Turkey Ambassador to Panama
- In office 4 March 2014 – 15 November 2016
- President: Abdullah Gül Recep Tayyip Erdoğan
- Preceded by: new established
- Succeeded by: Deniz Özmen

Turkey Ambassador to Norway
- In office 16 January 2012 – 1 March 2014
- President: Abdullah Gül
- Preceded by: Uğur Ergun
- Succeeded by: Hayati Güven

Turkey Ambassador to Cuba
- In office 14 February 2007 – 2 October 2009
- President: Ahmet Necdet Sezer Abdullah Gül
- Preceded by: Vefahan Ocak
- Succeeded by: İnci Tümay

Turkey Ambassador to Lithuania
- In office 1 February 2004 – 31 December 2006
- President: Ahmet Necdet Sezer
- Preceded by: Nazım Belger
- Succeeded by: Oğuz Özge

Personal details
- Born: March 17, 1954 (age 72) Yozgat, Turkey
- Education: Political science
- Alma mater: Faculty of Political Science, Ankara University
- Profession: Diplomat

= Şanıvar Olgun =

Turkish diplomat

Kadriye Şanıvar Olgun (born 1954), Turkish diplomat and ambassador.

==Private life==
Kadriye Şanıvar Olgun was born in Yozgat, Turkey in 1954. After completing her high school education at TED Ankara College Foundation Schools, she graduated from the Faculty of Political Science, Ankara University. She was married to diplomat and ambassador Balkan Kızıldeli.

==Career==
In 1977, she entered the service of the Ministry of Foreign Affairs. Before she was appointed Ambassador of Turkey to Lithuania, she was the Deputy Director General of the Department for NATO Affairs in the Ministry.

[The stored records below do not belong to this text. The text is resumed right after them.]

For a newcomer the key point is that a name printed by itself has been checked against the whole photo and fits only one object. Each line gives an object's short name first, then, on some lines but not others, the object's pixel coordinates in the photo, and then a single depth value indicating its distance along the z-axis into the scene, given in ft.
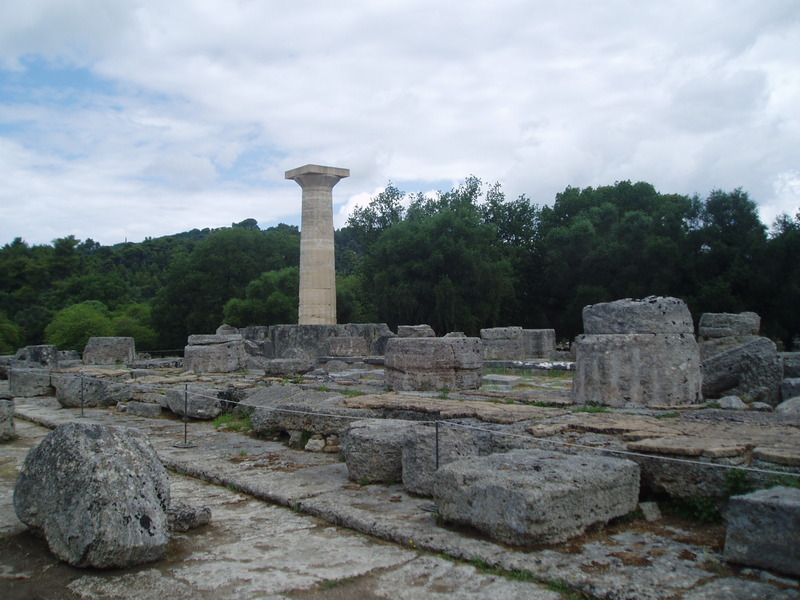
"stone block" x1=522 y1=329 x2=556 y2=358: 74.28
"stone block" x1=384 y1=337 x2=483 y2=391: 34.55
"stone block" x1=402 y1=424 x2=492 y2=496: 18.69
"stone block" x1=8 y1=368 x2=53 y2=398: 50.11
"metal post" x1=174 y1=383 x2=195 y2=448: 27.99
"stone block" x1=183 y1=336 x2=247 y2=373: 56.90
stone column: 91.86
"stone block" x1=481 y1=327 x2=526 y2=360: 69.46
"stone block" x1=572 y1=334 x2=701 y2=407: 26.18
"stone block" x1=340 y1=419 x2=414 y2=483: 20.26
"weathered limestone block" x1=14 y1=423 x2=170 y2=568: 13.52
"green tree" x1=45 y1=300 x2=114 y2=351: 114.21
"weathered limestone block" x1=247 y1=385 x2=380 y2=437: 26.21
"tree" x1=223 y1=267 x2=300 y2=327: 126.72
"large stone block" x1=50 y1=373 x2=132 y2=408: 43.11
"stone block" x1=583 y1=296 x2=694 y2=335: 26.84
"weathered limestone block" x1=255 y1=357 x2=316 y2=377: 49.67
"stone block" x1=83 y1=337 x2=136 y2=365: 69.26
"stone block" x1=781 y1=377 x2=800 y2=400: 29.14
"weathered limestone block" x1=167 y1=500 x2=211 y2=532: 16.03
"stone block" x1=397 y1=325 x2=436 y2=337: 77.65
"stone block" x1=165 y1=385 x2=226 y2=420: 35.17
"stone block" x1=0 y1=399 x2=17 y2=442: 31.01
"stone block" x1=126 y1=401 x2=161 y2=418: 38.31
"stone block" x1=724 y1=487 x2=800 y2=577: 12.15
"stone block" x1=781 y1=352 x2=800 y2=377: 34.30
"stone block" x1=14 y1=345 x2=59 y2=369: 64.74
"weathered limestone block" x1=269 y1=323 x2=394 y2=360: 79.61
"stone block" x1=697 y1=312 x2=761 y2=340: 64.18
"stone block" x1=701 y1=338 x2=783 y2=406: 30.30
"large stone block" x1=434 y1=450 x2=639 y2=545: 13.85
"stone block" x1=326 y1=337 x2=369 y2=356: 76.69
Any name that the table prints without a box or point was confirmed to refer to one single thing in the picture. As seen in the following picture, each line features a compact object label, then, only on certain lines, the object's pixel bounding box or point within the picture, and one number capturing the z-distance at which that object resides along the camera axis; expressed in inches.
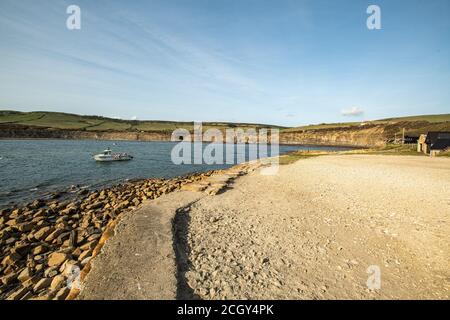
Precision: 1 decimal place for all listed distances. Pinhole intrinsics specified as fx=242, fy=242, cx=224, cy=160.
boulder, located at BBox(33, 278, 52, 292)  300.3
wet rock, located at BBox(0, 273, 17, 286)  330.3
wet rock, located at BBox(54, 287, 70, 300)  257.0
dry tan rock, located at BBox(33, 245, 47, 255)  403.5
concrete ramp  238.2
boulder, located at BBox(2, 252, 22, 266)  375.9
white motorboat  1680.6
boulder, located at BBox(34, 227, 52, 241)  459.0
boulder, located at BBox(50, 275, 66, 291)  288.7
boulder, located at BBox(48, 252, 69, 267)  357.8
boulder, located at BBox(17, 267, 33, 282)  334.3
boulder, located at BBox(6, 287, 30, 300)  290.2
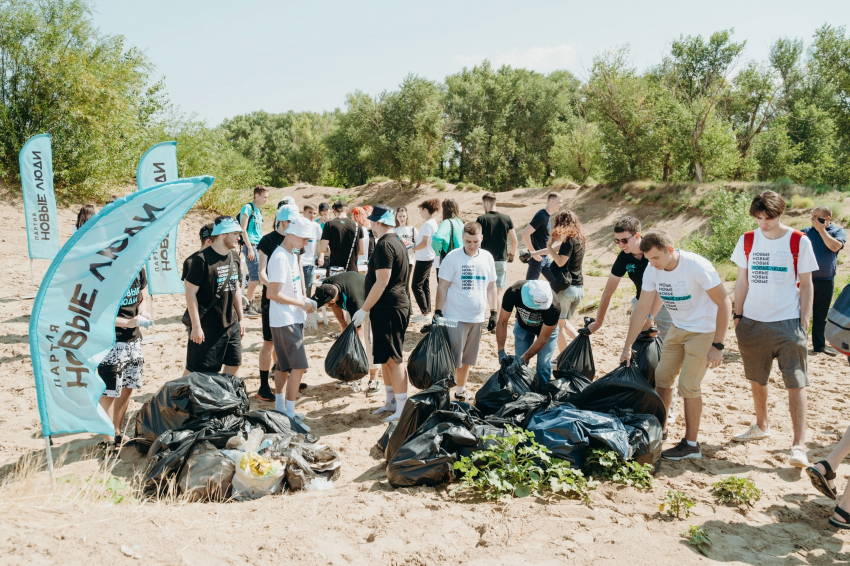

She served as Ambassador of Turkey to Lithuania between 1 February 2004 and 31 December 2006, to Cuba from 14 February 2007 to 2 October 2009, to Norway between 16 December 2012 and 1 March 2014, and to Panama from 4 March 2014 to 15 November 2016.

Olgun served as the Director General of the Department for Balkans and Central Europe Affairs in 2010, and as the Chief of Protocol one year long in 2010-2011 before she took office in Oslo as ambassador.